- _Work to complete_: What you return must match the entries exactly, except that the pictures are gone.

Saved data entries
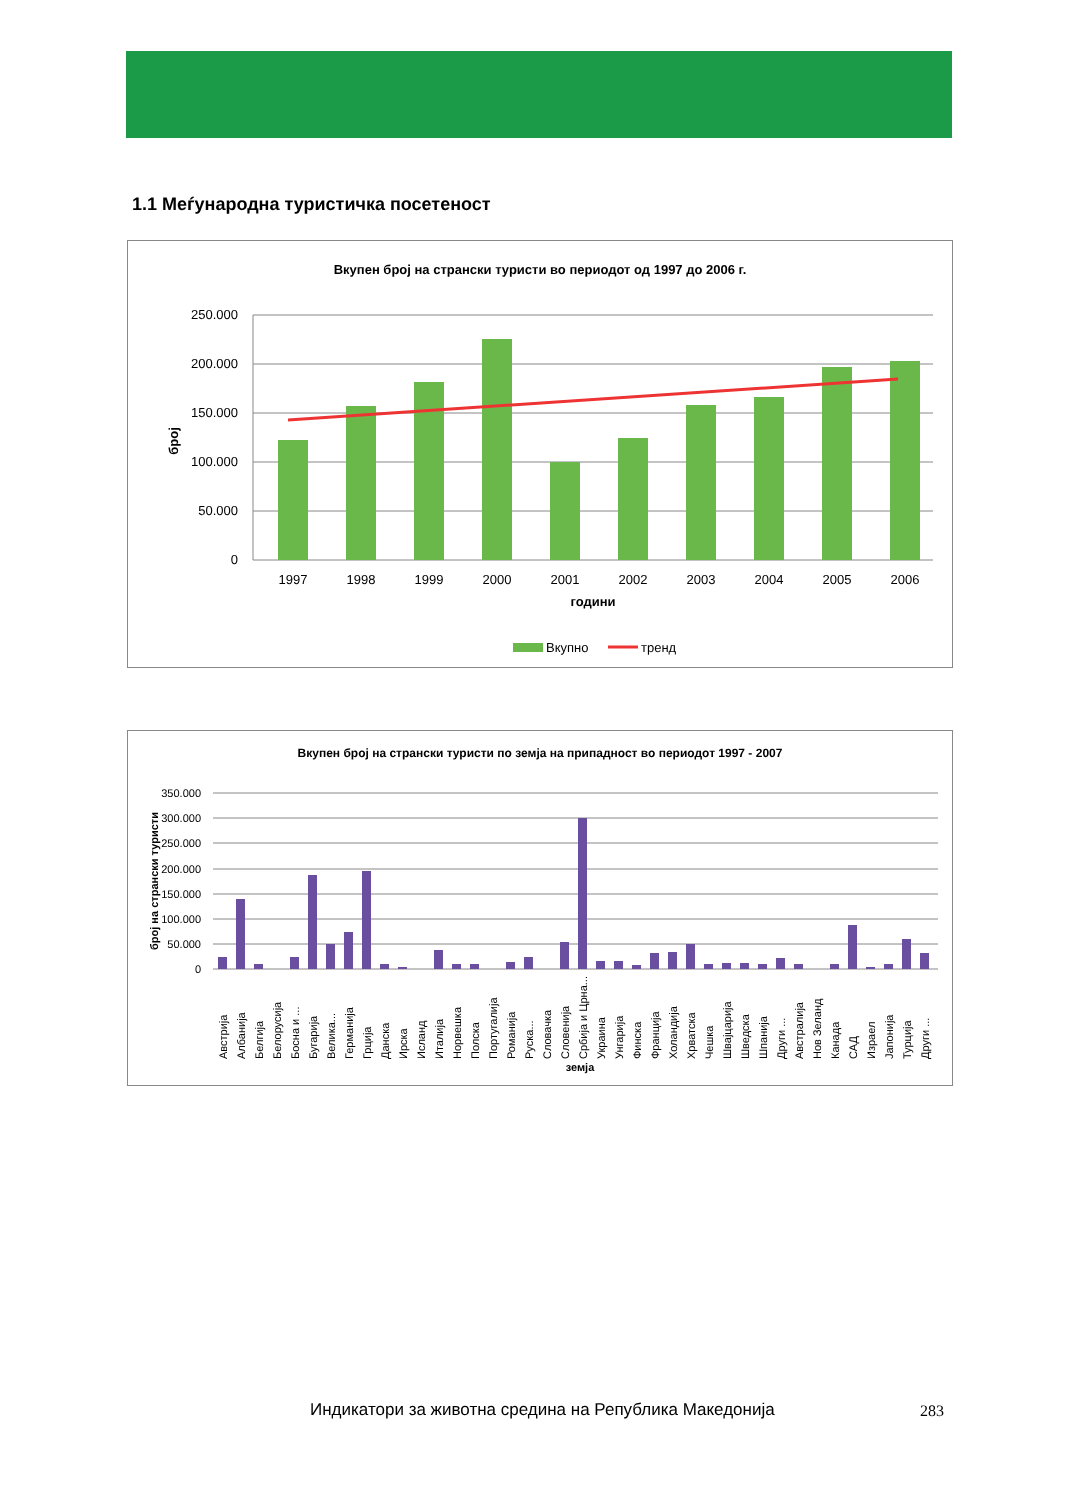1.1 Меѓународна туристичка посетеност
Вкупен број на странски туристи во периодот од 1997 до 2006 г.
250.000
200.000
150.000
100.000
50.000
0
број
1997
1998
1999
2000
2001
2002
2003
2004
2005
2006
години
Вкупно
тренд
Вкупен број на странски туристи по земја на припадност во периодот 1997 - 2007
350.000
300.000
250.000
200.000
150.000
100.000
50.000
0
број на странски туристи
земја
Австрија
Албанија
Белгија
Белорусија
Босна и ...
Бугарија
Велика...
Германија
Грција
Данска
Ирска
Исланд
Италија
Норвешка
Полска
Португалија
Романија
Руска...
Словачка
Словенија
Србија и Црна...
Украина
Унгарија
Финска
Франција
Холандија
Хрватска
Чешка
Швајцарија
Шведска
Шпанија
Други ...
Австралија
Нов Зеланд
Канада
САД
Израел
Јапонија
Турција
Други ...
Индикатори за животна средина на Република Македонија
283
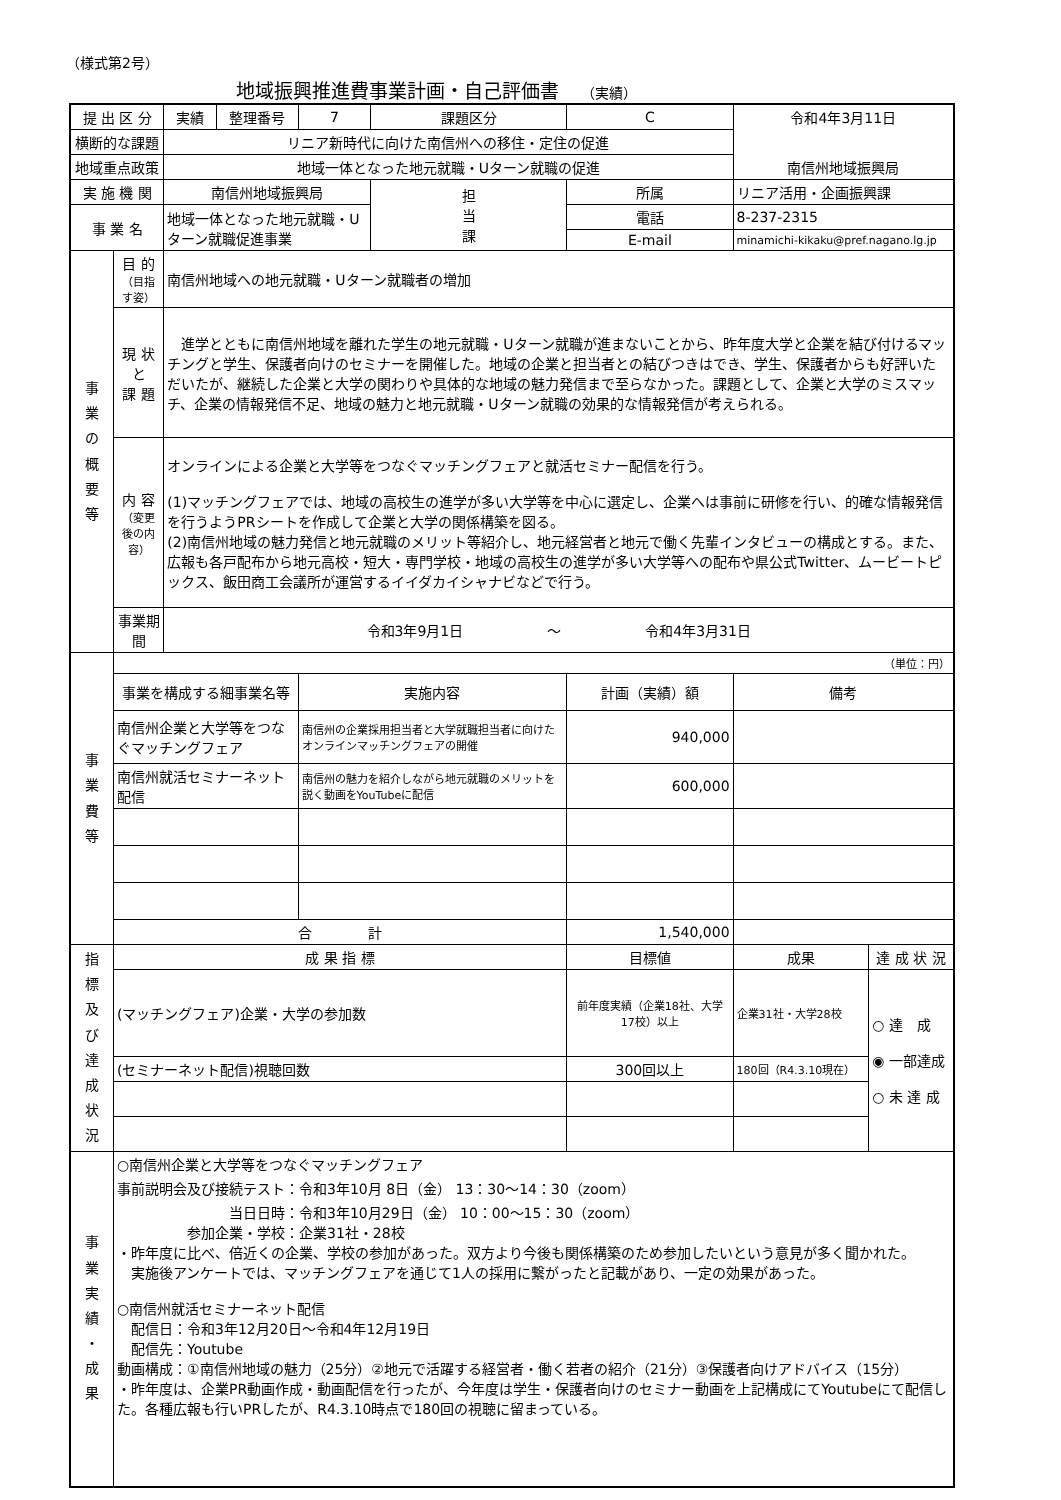（様式第2号）
地域振興推進費事業計画・自己評価書 （実績）
| 提 出 区 分 | | 実績 | 整理番号 | 7 | 課題区分 | C | 令和4年3月11日 | | |
| 横断的な課題 | | リニア新時代に向けた南信州への移住・定住の促進 | | | | | | | |
| 地域重点政策 | | 地域一体となった地元就職・Uターン就職の促進 | | | | | 南信州地域振興局 | | |
| 実 施 機 関 | | 南信州地域振興局 | | | 担 当 課 | 所属 | リニア活用・企画振興課 | | |
| 事 業 名 | | 地域一体となった地元就職・Uターン就職促進事業 | | | | 電話 | 8-237-2315 | | |
| | | | | | | E-mail | minamichi-kikaku@pref.nagano.lg.jp | | |
| 事 業 の 概 要 等 | 目 的 （目指す姿） | 南信州地域への地元就職・Uターン就職者の増加 | | | | | | | |
| | 現 状 と 課 題 | 進学とともに南信州地域を離れた学生の地元就職・Uターン就職が進まないことから、昨年度大学と企業を結び付けるマッチングと学生、保護者向けのセミナーを開催した。地域の企業と担当者との結びつきはでき、学生、保護者からも好評いただいたが、継続した企業と大学の関わりや具体的な地域の魅力発信まで至らなかった。課題として、企業と大学のミスマッチ、企業の情報発信不足、地域の魅力と地元就職・Uターン就職の効果的な情報発信が考えられる。 | | | | | | | |
| | 内 容 （変更後の内容） | オンラインによる企業と大学等をつなぐマッチングフェアと就活セミナー配信を行う。 (1)マッチングフェアでは、地域の高校生の進学が多い大学等を中心に選定し、企業へは事前に研修を行い、的確な情報発信を行うようPRシートを作成して企業と大学の関係構築を図る。 (2)南信州地域の魅力発信と地元就職のメリット等紹介し、地元経営者と地元で働く先輩インタビューの構成とする。また、広報も各戸配布から地元高校・短大・専門学校・地域の高校生の進学が多い大学等への配布や県公式Twitter、ムービートピックス、飯田商工会議所が運営するイイダカイシャナビなどで行う。 | | | | | | | |
| | 事業期間 | 令和3年9月1日 ～ 令和4年3月31日 | | | | | | | |
| 事 業 費 等 | （単位：円） | | | | | | | | |
| | 事業を構成する細事業名等 | | | 実施内容 | | 計画（実績）額 | | 備考 | |
| | 南信州企業と大学等をつなぐマッチングフェア | | | 南信州の企業採用担当者と大学就職担当者に向けたオンラインマッチングフェアの開催 | | 940,000 | | | |
| | 南信州就活セミナーネット配信 | | | 南信州の魅力を紹介しながら地元就職のメリットを説く動画をYouTubeに配信 | | 600,000 | | | |
| | 合 計 | | | | | 1,540,000 | | | |
| 指 標 及 び 達 成 状 況 | 成 果 指 標 | | | | | 目標値 | | 成果 | 達 成 状 況 |
| | (マッチングフェア)企業・大学の参加数 | | | | | 前年度実績（企業18社、大学17校）以上 | | 企業31社・大学28校 | ○ 達 成 ◉ 一部達成 ○ 未 達 成 |
| | (セミナーネット配信)視聴回数 | | | | | 300回以上 | | 180回（R4.3.10現在） | |
| 事 業 実 績 ・ 成 果 | ○南信州企業と大学等をつなぐマッチングフェア 事前説明会及び接続テスト：令和3年10月 8日（金） 13：30～14：30（zoom） 当日日時：令和3年10月29日（金） 10：00～15：30（zoom） 参加企業・学校：企業31社・28校 ・昨年度に比べ、倍近くの企業、学校の参加があった。双方より今後も関係構築のため参加したいという意見が多く聞かれた。 実施後アンケートでは、マッチングフェアを通じて1人の採用に繋がったと記載があり、一定の効果があった。 ○南信州就活セミナーネット配信 配信日：令和3年12月20日～令和4年12月19日 配信先：Youtube 動画構成：①南信州地域の魅力（25分）②地元で活躍する経営者・働く若者の紹介（21分）③保護者向けアドバイス（15分） ・昨年度は、企業PR動画作成・動画配信を行ったが、今年度は学生・保護者向けのセミナー動画を上記構成にてYoutubeにて配信した。各種広報も行いPRしたが、R4.3.10時点で180回の視聴に留まっている。 | | | | | | | | |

- _Final answer_:
1.1 Меѓународна туристичка посетеност
Вкупен број на странски туристи во периодот од 1997 до 2006 г.
250.000
200.000
150.000
100.000
50.000
0
број
1997
1998
1999
2000
2001
2002
2003
2004
2005
2006
години
Вкупно
тренд
Вкупен број на странски туристи по земја на припадност во периодот 1997 - 2007
350.000
300.000
250.000
200.000
150.000
100.000
50.000
0
број на странски туристи
земја
Австрија
Албанија
Белгија
Белорусија
Босна и ...
Бугарија
Велика...
Германија
Грција
Данска
Ирска
Исланд
Италија
Норвешка
Полска
Португалија
Романија
Руска...
Словачка
Словенија
Србија и Црна...
Украина
Унгарија
Финска
Франција
Холандија
Хрватска
Чешка
Швајцарија
Шведска
Шпанија
Други ...
Австралија
Нов Зеланд
Канада
САД
Израел
Јапонија
Турција
Други ...
Индикатори за животна средина на Република Македонија
283
（様式第2号）
地域振興推進費事業計画・自己評価書 （実績）
| 提 出 区 分 | | 実績 | 整理番号 | 7 | 課題区分 | C | 令和4年3月11日 | | |
| 横断的な課題 | | リニア新時代に向けた南信州への移住・定住の促進 | | | | | | | |
| 地域重点政策 | | 地域一体となった地元就職・Uターン就職の促進 | | | | | 南信州地域振興局 | | |
| 実 施 機 関 | | 南信州地域振興局 | | | 担 当 課 | 所属 | リニア活用・企画振興課 | | |
| 事 業 名 | | 地域一体となった地元就職・Uターン就職促進事業 | | | | 電話 | 8-237-2315 | | |
| | | | | | | E-mail | minamichi-kikaku@pref.nagano.lg.jp | | |
| 事 業 の 概 要 等 | 目 的 （目指す姿） | 南信州地域への地元就職・Uターン就職者の増加 | | | | | | | |
| | 現 状 と 課 題 | 進学とともに南信州地域を離れた学生の地元就職・Uターン就職が進まないことから、昨年度大学と企業を結び付けるマッチングと学生、保護者向けのセミナーを開催した。地域の企業と担当者との結びつきはでき、学生、保護者からも好評いただいたが、継続した企業と大学の関わりや具体的な地域の魅力発信まで至らなかった。課題として、企業と大学のミスマッチ、企業の情報発信不足、地域の魅力と地元就職・Uターン就職の効果的な情報発信が考えられる。 | | | | | | | |
| | 内 容 （変更後の内容） | オンラインによる企業と大学等をつなぐマッチングフェアと就活セミナー配信を行う。 (1)マッチングフェアでは、地域の高校生の進学が多い大学等を中心に選定し、企業へは事前に研修を行い、的確な情報発信を行うようPRシートを作成して企業と大学の関係構築を図る。 (2)南信州地域の魅力発信と地元就職のメリット等紹介し、地元経営者と地元で働く先輩インタビューの構成とする。また、広報も各戸配布から地元高校・短大・専門学校・地域の高校生の進学が多い大学等への配布や県公式Twitter、ムービートピックス、飯田商工会議所が運営するイイダカイシャナビなどで行う。 | | | | | | | |
| | 事業期間 | 令和3年9月1日 ～ 令和4年3月31日 | | | | | | | |
| 事 業 費 等 | （単位：円） | | | | | | | | |
| | 事業を構成する細事業名等 | | | 実施内容 | | 計画（実績）額 | | 備考 | |
| | 南信州企業と大学等をつなぐマッチングフェア | | | 南信州の企業採用担当者と大学就職担当者に向けたオンラインマッチングフェアの開催 | | 940,000 | | | |
| | 南信州就活セミナーネット配信 | | | 南信州の魅力を紹介しながら地元就職のメリットを説く動画をYouTubeに配信 | | 600,000 | | | |
| | 合 計 | | | | | 1,540,000 | | | |
| 指 標 及 び 達 成 状 況 | 成 果 指 標 | | | | | 目標値 | | 成果 | 達 成 状 況 |
| | (マッチングフェア)企業・大学の参加数 | | | | | 前年度実績（企業18社、大学17校）以上 | | 企業31社・大学28校 | ○ 達 成 ◉ 一部達成 ○ 未 達 成 |
| | (セミナーネット配信)視聴回数 | | | | | 300回以上 | | 180回（R4.3.10現在） | |
| 事 業 実 績 ・ 成 果 | ○南信州企業と大学等をつなぐマッチングフェア 事前説明会及び接続テスト：令和3年10月 8日（金） 13：30～14：30（zoom） 当日日時：令和3年10月29日（金） 10：00～15：30（zoom） 参加企業・学校：企業31社・28校 ・昨年度に比べ、倍近くの企業、学校の参加があった。双方より今後も関係構築のため参加したいという意見が多く聞かれた。 実施後アンケートでは、マッチングフェアを通じて1人の採用に繋がったと記載があり、一定の効果があった。 ○南信州就活セミナーネット配信 配信日：令和3年12月20日～令和4年12月19日 配信先：Youtube 動画構成：①南信州地域の魅力（25分）②地元で活躍する経営者・働く若者の紹介（21分）③保護者向けアドバイス（15分） ・昨年度は、企業PR動画作成・動画配信を行ったが、今年度は学生・保護者向けのセミナー動画を上記構成にてYoutubeにて配信した。各種広報も行いPRしたが、R4.3.10時点で180回の視聴に留まっている。 | | | | | | | | |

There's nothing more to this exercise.